Outra cabeça pensante que vê no exemplo da Bolívia a saída para um outro futuro é o antropólogo português, de ampla relação com o Brasil, Boaventura Souza Santos. No texto “Décima primeira carta às esquerdas: extrativismo ou ecologia?”, Boaventura opina: “Tal como acontece com a democracia, só uma consciência e uma ação ecológica robusta, anti-capitalista, pode fazer frente com êxito à voragem do capitalismo extrativista. Ao “ecologismo dos ricos” é preciso contrapôr o “ecologismo dos pobres”, numa economia política não dominada pelo fetichismo do crescimento infinito e do consumismo individualista, e antes baseada nas ideias de reciprocidade, solidariedade, complementaridade vigentes tanto nas relações entre humanos como nas relações entre humanos e a natureza” .
A teoria e os raros exemplos estrangeiros servem para inspirar, mas a verdade é que ainda não são realidade no debate brasileiro sobre o tema. Não é fácil que seja, aliás. A Vale é uma importante parceira publicitária do setor conhecido como grande mídia. Coincidência ou não, debates ecológicos robustos e aprofundados ainda não são frequentes em nossos telejornais, a ver como os principais canais de televisão trataram a crise hídrica de São Paulo: focalizando na economia do uso doméstico de água e fazendo de conta que o problema não está na agropecuária, na indústria pesada ou na atividade minerira. Entidades ambientalistas não têm espaço em horário nobre.
No caso de Mariana, apesar da devastação provocada pela ruptura das barragens da Samarco, das perdas em vidas humanas, do desastre ambiental sem precedentes, a imprensa nacional demorou para dar o destaque e a dimensão que o assunto merecia, segundo notou o Observatório da Imprensa, do decano Alberto Dines.
“Nem as primeiras imagens da televisão mostrando o lodaçal em que se transformou a cidade de Bento Rodrigues para que as principais empresas jornalísticas enviassem equipes e repórteres para o local do desastre.”
Para piorar tudo isso, as empresas mineradoras fazem parte de um seleto time que, segundo as precisas palavras da professora Tatiana, “nunca perdem as eleições no Brasil”. Como grandes doadores/investidores de campanhas, fica difícil saber o que é política mineral real e o que é força política das mineradoras em si.
Só para ficar no exemplo nacional, 20 dos 27 deputados que compõem a Comissão que debate um novo código de mineração para o Brasil receberam dinheiro de mineradoras em suas campanhas em 2014. O irmão do relator Leonardo Quintão (PMDB-MG) é sócio e administrador de empresas de mineração.
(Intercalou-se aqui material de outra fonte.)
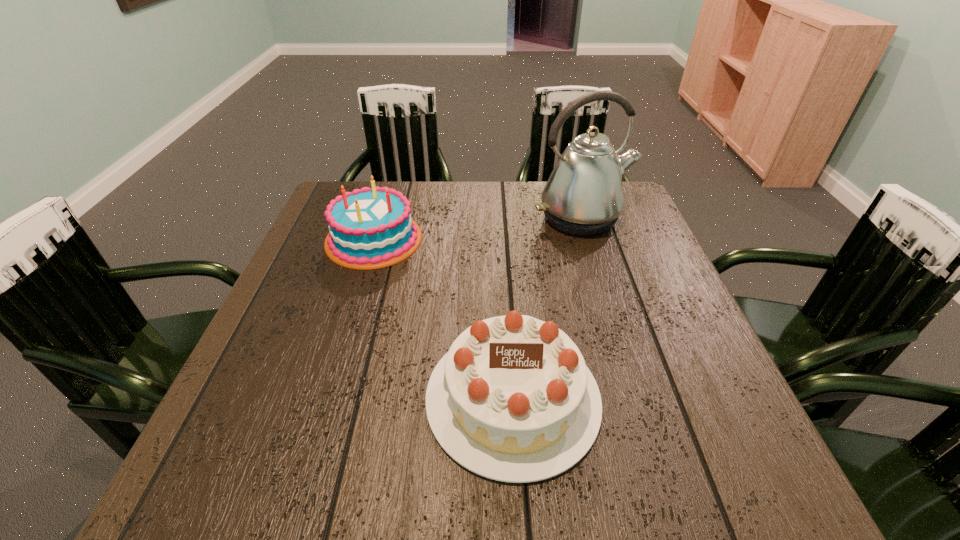
You are a GUI agent. You are given a task and a screenshot of the screen. Output one action in this format:
    pyautogui.click(x=<x>, y=<y>)
    Task: Click on the object that is at the near edge
    
    Given the screenshot: What is the action you would take?
    pyautogui.click(x=512, y=400)

In order to click on object located in the left edge section of the desktop in this screenshot , I will do `click(367, 229)`.

Find the location of `object that is at the right edge`. object that is at the right edge is located at coordinates (583, 196).

Find the location of a particular element. The height and width of the screenshot is (540, 960). object at the far left corner is located at coordinates (367, 229).

This screenshot has width=960, height=540. Find the location of `object that is at the far right corner`. object that is at the far right corner is located at coordinates (583, 196).

Locate an element on the screen. vacant position at the far edge of the desktop is located at coordinates (420, 188).

Where is `vacant space at the near edge of the desktop`? This screenshot has width=960, height=540. vacant space at the near edge of the desktop is located at coordinates (622, 480).

The image size is (960, 540). Identify the location of free spot at the right edge of the desktop. (x=620, y=284).

Image resolution: width=960 pixels, height=540 pixels. I want to click on free location at the far left corner of the desktop, so click(x=351, y=188).

This screenshot has width=960, height=540. Identify the location of vacant space at the far right corner of the desktop. (622, 224).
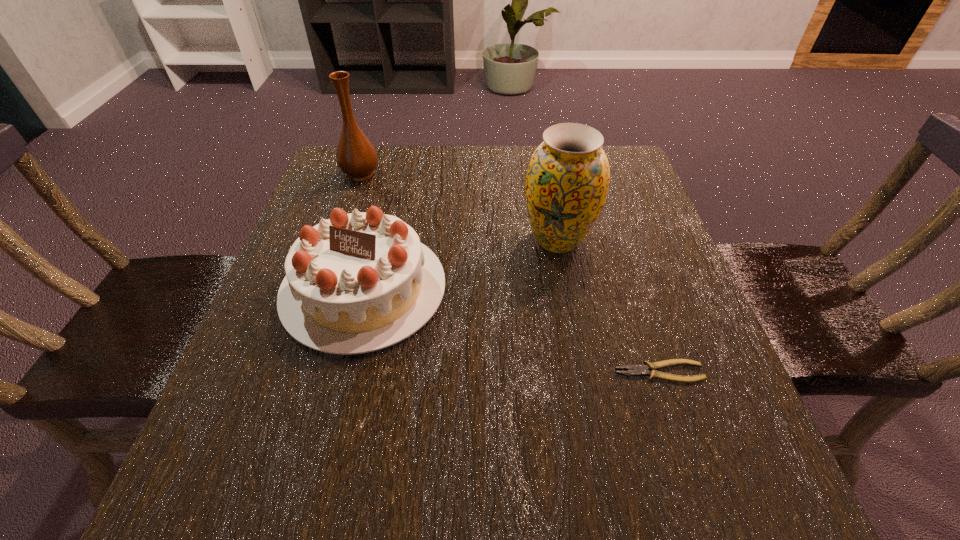
Locate which object is the closest to the farthest object. Please provide its 2D coordinates. Your answer should be formatted as a tuple, i.e. [(x, y)], where the tuple contains the x and y coordinates of a point satisfying the conditions above.

[(360, 282)]

Identify which object is the third nearest to the right vase. Please provide its 2D coordinates. Your answer should be formatted as a tuple, i.e. [(x, y)], where the tuple contains the x and y coordinates of a point satisfying the conditions above.

[(356, 157)]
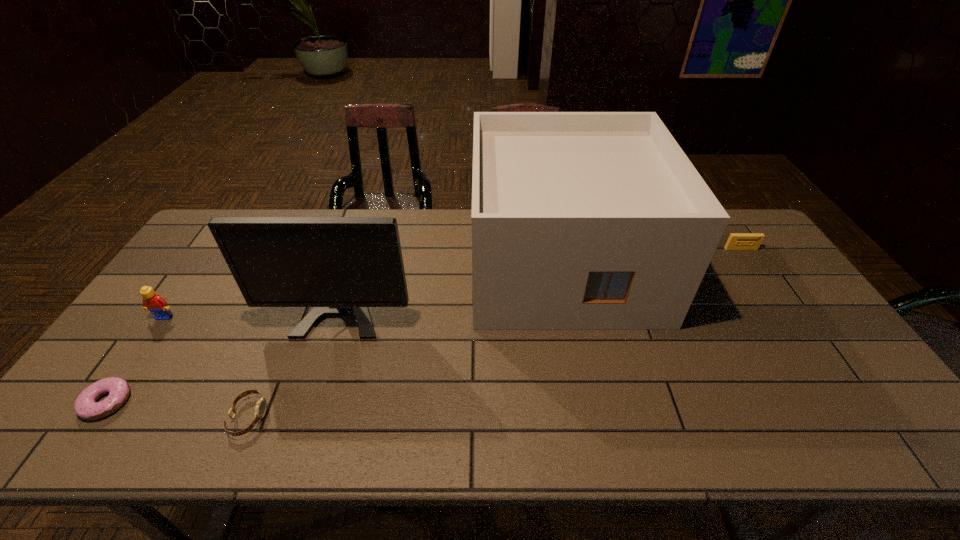
At what (x,y) coordinates should I click in order to perform the action: click on vacant area situated 0.250m at the front of the fourth tallest object with spools. Please return your answer as a coordinate pair (x, y). Looking at the image, I should click on (780, 307).

Identify the location of vacant space situated on the face of the fifth tallest object. The height and width of the screenshot is (540, 960). (378, 417).

The image size is (960, 540). I want to click on blank space located on the right of the doughnut, so click(x=202, y=402).

Image resolution: width=960 pixels, height=540 pixels. In order to click on box that is positioned at the far edge in this screenshot , I will do `click(580, 220)`.

You are a GUI agent. You are given a task and a screenshot of the screen. Output one action in this format:
    pyautogui.click(x=<x>, y=<y>)
    Task: Click on the computer monitor that is at the far edge
    This screenshot has width=960, height=540.
    Given the screenshot: What is the action you would take?
    pyautogui.click(x=340, y=266)

Locate an element on the screen. videotape at the far edge is located at coordinates (737, 241).

Where is `watch positioned at the near edge`? The width and height of the screenshot is (960, 540). watch positioned at the near edge is located at coordinates (260, 409).

The width and height of the screenshot is (960, 540). In order to click on doughnut positioned at the near edge in this screenshot , I will do `click(86, 406)`.

This screenshot has width=960, height=540. In order to click on Lego that is at the left edge in this screenshot , I will do `click(155, 303)`.

This screenshot has width=960, height=540. What are the coordinates of `doughnut at the left edge` in the screenshot? It's located at (86, 406).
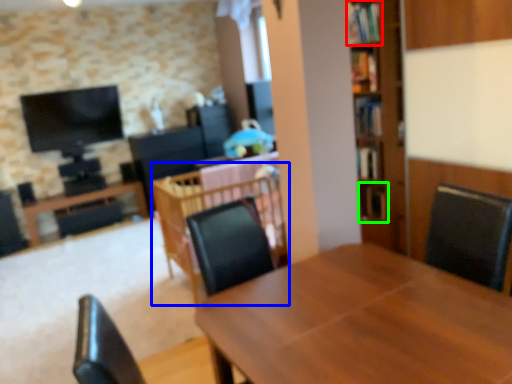
Question: Which object is positioned closest to shelf (highlighted by a red box)? Select from table (highlighted by a blue box) and shelf (highlighted by a green box).

Choices:
 (A) table
 (B) shelf

Answer: (B)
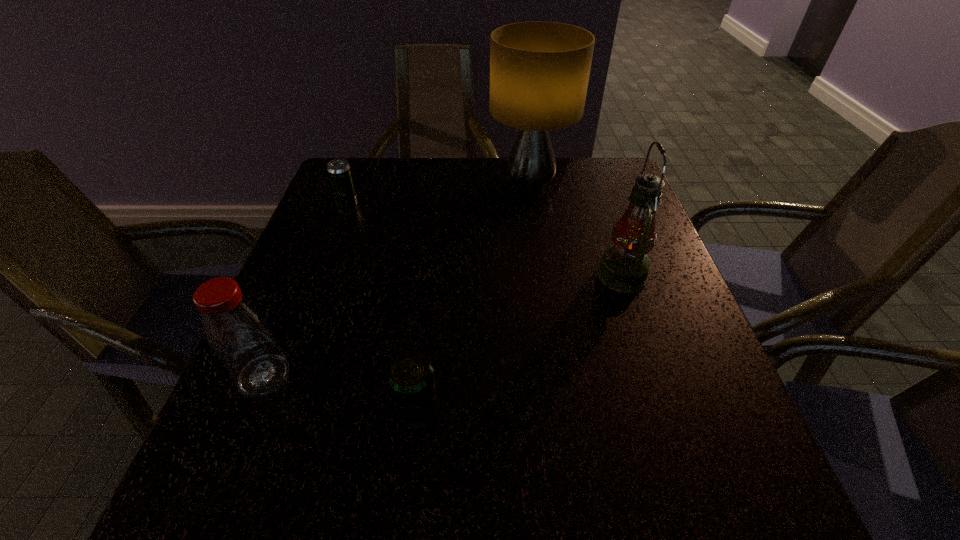
Find the location of `free space between the nearer beer can and the third farthest object`. free space between the nearer beer can and the third farthest object is located at coordinates (519, 340).

What are the coordinates of `vacant space that is in between the bottle and the lampshade` in the screenshot? It's located at (396, 281).

Find the location of a particular element. vacant point located between the shorter beer can and the left beer can is located at coordinates (382, 306).

Locate an element on the screen. unoccupied area between the second object from right to left and the shorter beer can is located at coordinates (472, 295).

Locate an element on the screen. The image size is (960, 540). free spot between the tallest object and the rightmost object is located at coordinates coord(576,231).

At what (x,y) coordinates should I click in order to perform the action: click on free spot between the bottle and the third nearest object. Please return your answer as a coordinate pair (x, y). The height and width of the screenshot is (540, 960). Looking at the image, I should click on (443, 326).

This screenshot has width=960, height=540. What are the coordinates of `object that is the second closest to the left beer can` in the screenshot? It's located at (238, 333).

Locate which object ranks third in proximity to the bottle. Please provide its 2D coordinates. Your answer should be formatted as a tuple, i.e. [(x, y)], where the tuple contains the x and y coordinates of a point satisfying the conditions above.

[(539, 71)]

The width and height of the screenshot is (960, 540). I want to click on free location that satisfies the following two spatial constraints: 1. on the front side of the left beer can; 2. on the right side of the nearer beer can, so click(x=274, y=406).

Locate an element on the screen. The height and width of the screenshot is (540, 960). free space that satisfies the following two spatial constraints: 1. on the front side of the third nearest object; 2. on the left side of the farther beer can is located at coordinates (323, 275).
Dados do Tribunal Superior Eleitoral mostram que Quintão recebeu R$ 2 milhões de mineradoras para a campanha de seu segundo mandato na Câmara Federal.
As mineradoras mandam. A professora Tatiana coordena um grupo de extensão chamado Projeto Antônio Pereira, que estuda o impacto da atividade mineira no distrito homônimo do município de Ouro Preto. Ela revela que o grupo não consegue ter acesso nem mesmo a documentos básicos de Licenciamento Ambiental, que têm por obrigação serem públicos.
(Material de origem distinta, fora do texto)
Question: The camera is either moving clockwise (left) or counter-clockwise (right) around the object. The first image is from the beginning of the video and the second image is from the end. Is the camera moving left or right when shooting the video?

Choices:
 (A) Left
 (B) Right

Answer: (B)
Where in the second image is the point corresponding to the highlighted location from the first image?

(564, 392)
Ao observar os acontecimentos posteriores à tragédia, percebemos que os limites das empresas mineradoras em Minas Gerais não são claros. Chamou a atenção o protagonismo da Samarco em diferentes âmbitos do ocorrido. Após cercar Bento Rodrigues, a empresa recebeu em suas dependências as primeiras palavras do governador Fernando Pimentel (PT) sobre a tragédia. Também foram da Samarco — e não da Defesa Civil — muitas das iniciativas de coordenação de buscas. Era a própria empresa, inclusive, que gerenciava a ação de máquinas pesadas para revirar a lama.
Os líderes do Movimento dos Atingidos por Barragens e do Movimento dos Atingidos pela Mineração também criticaram a posição central da Samarco no atendimento às vítimas, sobretudo as de Bento Rodrigues. Segundo Pablo Dias, da coordenação estadual do MAB-MG, “a Samarco fez ações para dividir as famílias. Tentou forçar negociações individuais, sem deixar o processo de comoção passar. Temos pressionado as autoridades públicas e a Samarco para deixarem as pessoas com as cabeças tranquilas, para saber o que elas querem para suas vidas. Os moradores já na primeira semana tiveram que responder a um questionário, que perguntava o que tinha no local. Chegaram a perguntar também qual o interesse das pessoas: reassentamento ou indenização?, o que dá a entender que não seria possível as duas coisas.”
O padre Geraldo Barbosa, da arquidiocese de Mariana, é mais um a engrossar o coro contra as mineradoras da região. Ele hospedou em sua própria casa integrantes de movimentos sociais e jornalistas de mídia alternativa, como nós. Antes de se despedir, fez uma reflexão interessante acerca do nome de seu Estado: “As Minas estão concentradas na mãos de poucos. E os Gerais — o povo — ficam com a dor e a exclusão”.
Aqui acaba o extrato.